- Federal Reserve policy is now sufficiently restrictive to put inflation back on track to the central bank's 2% target and doesn't warrant additional rate hikes, according to several investment banks.
- The end of the tightening cycle doesn't imply a quick return to zero interest rate policy, meaning the heady crypto bull market days of 2021-21 may remain elusive for some time.
The Federal Reserve's aggressive interest rate hike cycle, which kicked off in March of last year and was partly responsible for roiling the crypto market, has ended, according to several investment banks.
The Fed in July raised its benchmark fed-funds rate by 25 basis points to the 5.25%-5.5% range — bringing cumulative tightening since March 2022 to 525 basis points, or 5.25 percentage points. The bank retained a data-dependent stance, indirectly leaving the door open for further tightening in the coming months.
ING Chief International Economist James Knightley, however, doesn't expect the Fed to walk the talk.
"On balance, this [Friday's U.S. jobs payrolls] report doesn't suggest any need for the renewed impetus for the Fed hiking interest rates again in September. The Fed has signaled a desire to tighten policy more slowly and the report appears consistent with the gradual cooling of the labor market," Knightley, said in a note sent to clients after the report.
Knightley added that a couple more 0.2% month-on-month Consumer Price Index numbers will "dampen the talk of a rate hike in September." July's CPI data, which is due later this week, is likely to show the inflation rate held steady at 0.2% month-on-month in July, and August inflation numbers will also be available prior to the Fed's upcoming rate-setting meeting next month.
Markets doing the Fed's job
Financial conditions have tightened of late thanks in part to the U.S. Dollar Index's 2.6% rise over the past three weeks. Meanwhile, the 10-year Treasury yield has risen 40 basis points rto 4.10%. That, Knightley argues, should allow the Fed to hold steady.
"The move higher in Treasury yields and the dollar in the wake of the Fitch downgrade and the U.S. Treasury funding announcement only adds to our conviction that the Fed won’t need to hike interest rates further. These market moves in combination with higher volatility are tightening monetary conditions and will also put up mortgage rates and corporate borrowing costs," Knightley said, referring to Fitch Ratings' downgrade of the U.S. government's credit rating last week and to the Treasury increasing the size of its quarterly bond sales.
Banks tighten credit
The Federal Reserve Senior Loan Officer Opinion survey released last week showed that 50% of banks tightened credit standards for commercial and industrial loans in the second quarter, up from 46% in the prior survey. It also said 40% of banks would likely tighten lending standards further.

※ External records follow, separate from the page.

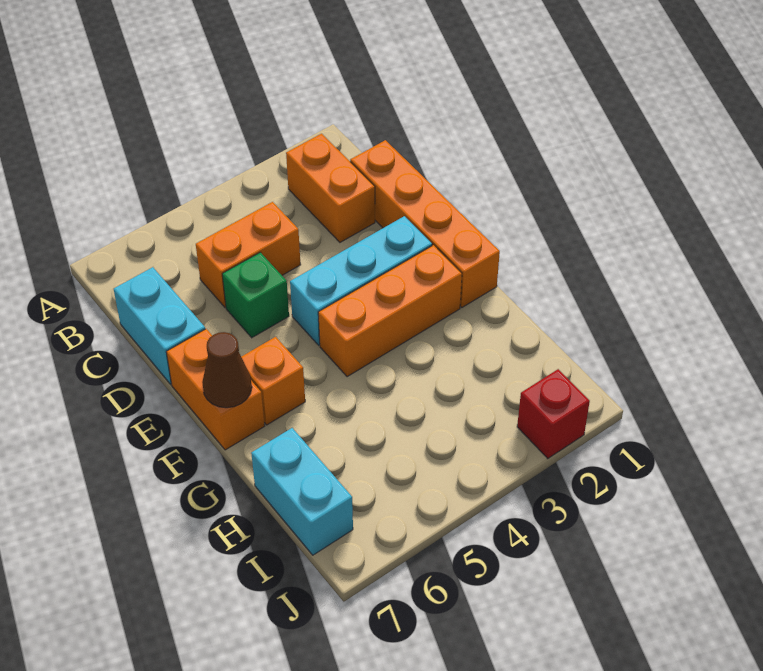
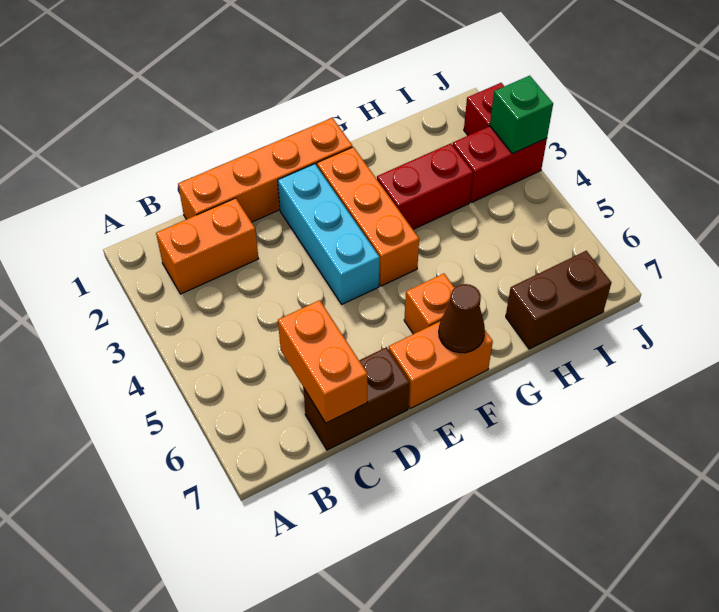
orange 1x2 brick [196,202,301,307] -> orange 1x2 brick moved to [278,300,367,423]
cyan 1x2 brick [114,267,205,384] -> brown 1x2 brick [304,347,410,450]
green 1x1 brick [222,252,289,338] -> green 1x1 brick moved to [490,76,553,154]
none -> red 1x2 brick [377,143,473,229]
cyan 1x2 brick [251,428,353,555] -> brown 1x2 brick [506,251,611,349]
none -> red 1x2 brick [453,126,547,202]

"The fact that banks anticipate tightening lending standards further in the second half of the year increases the likelihood of an additional drag on economic growth. This is something to be mindful of as the economy navigates the coming quarters," Wells Fargo's economic research team said in a note to clients on Friday.
Policy sufficiently restrictive
With the July rate hike to the 5.25%-5.5% range, the real or inflation-adjusted benchmark interest rate has climbed to over 2%, the highest since 2007, according to data tracked by Piper Sandler.
That weakens the case for continued rate hikes. Positive real interest rates are a widely accepted measure of a restrictive policy or measures that put inflation back on track to the Fed's target of 2%.
"Our base case is that this was the Fed's final rate hike for this tightening cycle, as the real fed-funds rate has climbed to its highest level since 2007 (right chart below), suggesting economic conditions have turned notably restrictive," Piper Sandler's research note dated July 28 said.
Return of animal spirits?
A potential end of the tightening cycle doesn't necessarily mean a quick pivot to liquidity-boosting rate cuts and a return to the 2020-21 like bull market.
Back then, most central banks, including the Fed, were pumping record amounts of money into the system through zero interest rate policy and unlimited bond buying to help the global economy absorb the shock from the coronavirus pandemic. They are unlikely to revert to the ultra-easy policy in the near term. Recently, the Bank of Japan, the last heavyweight running a loose monetary policy, has begun turning hawkish.
"We see central banks being forced to keep policy tight to lean against inflationary pressures. This is not a friendly backdrop for broad asset class returns, marking a break from the four decades of steady growth and inflation known as the Great Moderation," BlackRock said in a weekly market note on July 31.